■ INSTRUCTIONS TO FOLLOW ■
Please say which song Leonti, her husband, and their daughter performed on America's Got Talent, according to the biography below.

Nikki Leonti-Edgar (born August 20, 1981) is an American singer-songwriter. Prior to her work in urban, R&B, and electronic dance music, Leonti recorded contemporary Christian music albums. She lent her vocals to over 250 songs during 4 seasons of the musical comedy-drama television series Glee.

Early life 
Nicole Marie Leonti was born on August 20, 1981 in Corona, California. Her father Greg Leonti was a pastor at the Calvary Southern Baptist church. She began singing at age five, as a church soloist in the Nondenominational Christianity church in Corona. At 13, she made her first recording on a small local label.

Career

In 1998, Leonti recorded her debut full-length album, Shelter Me, which reached No. 179 on the Billboard 200, and No. 7 on the Contemporary Christian chart. Her second album, Nikki Leonti was released in 2001. Both were produced by brothers Dino and John Elefante, and issued on the independent Christian label, Pamplin. Shortly after her 18th birthday, Leonti  got pregnant out of wedlock and was shunned by the CCM community with many Christian music stations pulling off broadcasting of her records. She retired from the Christian music industry not long after.

In 2006, Leonti was hired as a backup singer for Carrie Underwood, performing on tour and on various television shows. After three years with Carrie Underwood, Leonti began working with Rich Velonskis, forming the R&B group, Nikki & Rich, retro neo-soul duo. Velonskis, also known as Rich Skillz, producer of various artists, including Ludacris, Lil' Kim, and Robin Thicke. Nikki & Rich released their debut album, entitled Greatest Hits, on September 27, 2011, issued on the Reprise Records/Born Rich label. The duo has performed live on Ellen and The Tonight Show with Jay Leno. Together, they were named as one of the New York Post'''s "10 New Artists to Watch in 2010" and "10 Artists to Know in 2011". Nikki & Rich confirmed their split in January 2015.

Nikki lent her vocals to over 100 songs during 4 seasons of the Fox hit show, Glee. She has written songs for artists, including Robin Thicke, Jessie J, Candice Glover, Rebecca Ferguson and Ivy Quainoo.

In early 2015, Nikki announced that she had founded a band called Edgar with her husband Ryan Edgar, whom she married in November 2014. On June 7, 2016, she appeared alongside her husband and daughter Jaslyn as a trio on America's Got Talent, auditioning on episode 2 of season 11. They performed "I'll Stand by You" by The Pretenders. The group progressed through the preliminary rounds and took one of 36 live performance show spots.

■ DATASET EXTRACT ■
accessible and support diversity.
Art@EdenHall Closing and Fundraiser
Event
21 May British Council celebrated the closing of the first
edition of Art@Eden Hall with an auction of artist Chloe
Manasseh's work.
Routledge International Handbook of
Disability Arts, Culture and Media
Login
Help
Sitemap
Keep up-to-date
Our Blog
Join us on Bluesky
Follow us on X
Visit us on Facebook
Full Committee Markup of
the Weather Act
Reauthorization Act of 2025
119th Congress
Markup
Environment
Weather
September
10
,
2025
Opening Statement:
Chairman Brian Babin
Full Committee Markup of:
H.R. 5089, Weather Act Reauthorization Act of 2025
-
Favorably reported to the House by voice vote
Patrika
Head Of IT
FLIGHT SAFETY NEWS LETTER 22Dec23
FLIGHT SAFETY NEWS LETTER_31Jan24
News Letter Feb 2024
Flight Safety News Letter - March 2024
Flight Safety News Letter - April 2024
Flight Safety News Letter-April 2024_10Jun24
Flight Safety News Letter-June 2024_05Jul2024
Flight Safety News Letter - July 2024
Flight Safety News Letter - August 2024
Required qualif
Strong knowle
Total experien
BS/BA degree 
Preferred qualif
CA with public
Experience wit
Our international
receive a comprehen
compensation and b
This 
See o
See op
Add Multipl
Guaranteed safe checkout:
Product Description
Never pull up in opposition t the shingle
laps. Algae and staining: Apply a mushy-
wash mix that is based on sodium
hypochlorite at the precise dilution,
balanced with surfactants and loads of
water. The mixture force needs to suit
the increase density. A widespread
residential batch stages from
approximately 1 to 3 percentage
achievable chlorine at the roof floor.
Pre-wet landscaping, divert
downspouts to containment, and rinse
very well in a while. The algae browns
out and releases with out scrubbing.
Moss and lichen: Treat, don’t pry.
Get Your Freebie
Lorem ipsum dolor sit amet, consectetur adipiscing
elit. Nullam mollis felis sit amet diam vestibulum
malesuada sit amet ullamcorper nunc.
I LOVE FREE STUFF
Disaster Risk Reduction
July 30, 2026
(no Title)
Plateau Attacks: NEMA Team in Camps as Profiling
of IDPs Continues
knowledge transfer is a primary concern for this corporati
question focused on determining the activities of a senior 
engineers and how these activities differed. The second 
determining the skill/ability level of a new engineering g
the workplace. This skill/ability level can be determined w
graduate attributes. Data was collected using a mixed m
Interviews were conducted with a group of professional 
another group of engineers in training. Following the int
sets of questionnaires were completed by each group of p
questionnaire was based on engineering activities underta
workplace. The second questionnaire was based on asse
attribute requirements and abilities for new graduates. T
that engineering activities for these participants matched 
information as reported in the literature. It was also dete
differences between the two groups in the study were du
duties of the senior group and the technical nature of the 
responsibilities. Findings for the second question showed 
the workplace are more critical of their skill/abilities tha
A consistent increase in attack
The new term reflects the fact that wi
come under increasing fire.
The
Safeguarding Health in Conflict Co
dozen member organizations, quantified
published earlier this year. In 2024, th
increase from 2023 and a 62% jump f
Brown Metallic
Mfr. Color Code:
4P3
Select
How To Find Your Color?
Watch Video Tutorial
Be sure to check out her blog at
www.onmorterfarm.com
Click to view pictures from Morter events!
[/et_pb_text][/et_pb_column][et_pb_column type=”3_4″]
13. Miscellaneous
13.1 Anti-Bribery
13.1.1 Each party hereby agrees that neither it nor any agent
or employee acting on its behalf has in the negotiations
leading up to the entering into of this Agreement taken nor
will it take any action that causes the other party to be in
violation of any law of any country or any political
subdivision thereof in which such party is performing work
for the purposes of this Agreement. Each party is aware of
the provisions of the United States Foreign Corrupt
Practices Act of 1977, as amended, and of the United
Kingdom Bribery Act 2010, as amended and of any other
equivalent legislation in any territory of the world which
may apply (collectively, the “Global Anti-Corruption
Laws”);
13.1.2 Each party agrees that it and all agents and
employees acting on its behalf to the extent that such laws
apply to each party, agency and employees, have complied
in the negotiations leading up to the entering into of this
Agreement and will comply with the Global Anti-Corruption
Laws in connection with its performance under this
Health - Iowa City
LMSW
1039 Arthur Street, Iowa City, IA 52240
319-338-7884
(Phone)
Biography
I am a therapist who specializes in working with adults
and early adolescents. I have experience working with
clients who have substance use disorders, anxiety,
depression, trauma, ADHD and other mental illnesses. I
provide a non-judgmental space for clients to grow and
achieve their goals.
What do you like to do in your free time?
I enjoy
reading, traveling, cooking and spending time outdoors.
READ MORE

■ ANSWER SECTION ■
"I'll Stand by You" by The Pretenders.